First Lady Spurs Argentine Women Champions Reproductive Rights, Equality
Challenging South American custom, first lady Hillary Rodham Clinton told Argentina’s leading women Thursday they should push for reproductive rights as a means to equality.
The first lady’s reference to abortion was fleeting, but its mere mention was exceptional in a country where 92 percent of the population is Catholic and most abortions are illegal.
In a provocative speech on women’s rights from the stage of South America’s most heralded opera house, Clinton called family planning a crucial ingredient needed to end discrimination and give women fair footing in society.
‘Access to quality health care, especially family planning and reproductive health services, is also crucial to advancing the progress of women,” the first lady said.
The audience responded enthusiastically, filling the ornate Teatro Colon with applause at the utterance of “reproductive health services.”
In her speech, Hillary Clinton lauded a family-planning program in neighboring Brazil, which she said provided men and women information to “enable them to make wise choices about planning their families.” The program combined reproductive health care, child immunization and training for new parents, she said.
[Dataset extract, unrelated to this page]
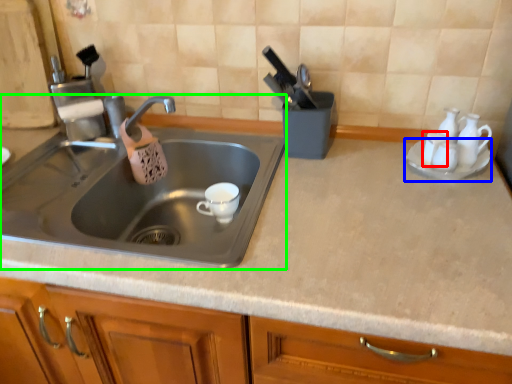
Question: Which object is positioned closest to tableware (highlighted by a red box)? Select from saucer (highlighted by a blue box) and sink (highlighted by a green box).

Choices:
 (A) saucer
 (B) sink

Answer: (A)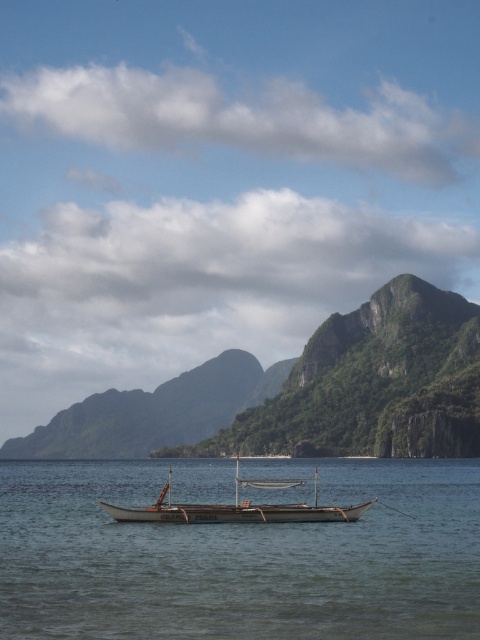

The result, Clinton said, was that “rates of maternal mortality and, importantly, rates of abortion decreased because women received the health care they needed in a timely manner.”
While that was Clinton’s sole reference to abortion, her press secretary, Marsha Berry, said later there was no uncertainty about what she meant. Reproductive health services, she said, includes the right to choose an abortion.
Though the audience of several hundred women and a smattering of men cheered and whistled, a number of observers said they were shocked, not at what the first lady said about reproductive rights, but that she raised the issue at all.
“It became clear Hillary is a radical feminist, and we welcome that here,” said Liliana Tojo, a lawyer and a proponent of abortion rights. Speaking in Spanish, she appeared to have unwittingly latched onto a description of Clinton occasionally used by her detractors.
“I was surprised. It’s a very delicate issue. It’s against the position of the (Catholic) Church,” said Luz Etchemendiguaray, president of the University Women of Buenos Aires. Church officials seated next to her were taken aback, Etchemendiguaray said, though a spokesman for the Archdiocese of Buenos Aires had no comment when contacted later.
Clearly, the first lady caused a stir up through the five gilded balconies of the hall. As she concluded her remarks, white leaflets calling for abortion rights floated down from the upper tiers.
Abortion is legal only under strictly limited circumstances: if the woman was raped, if she’s mentally incapacitated or if her life is endangered.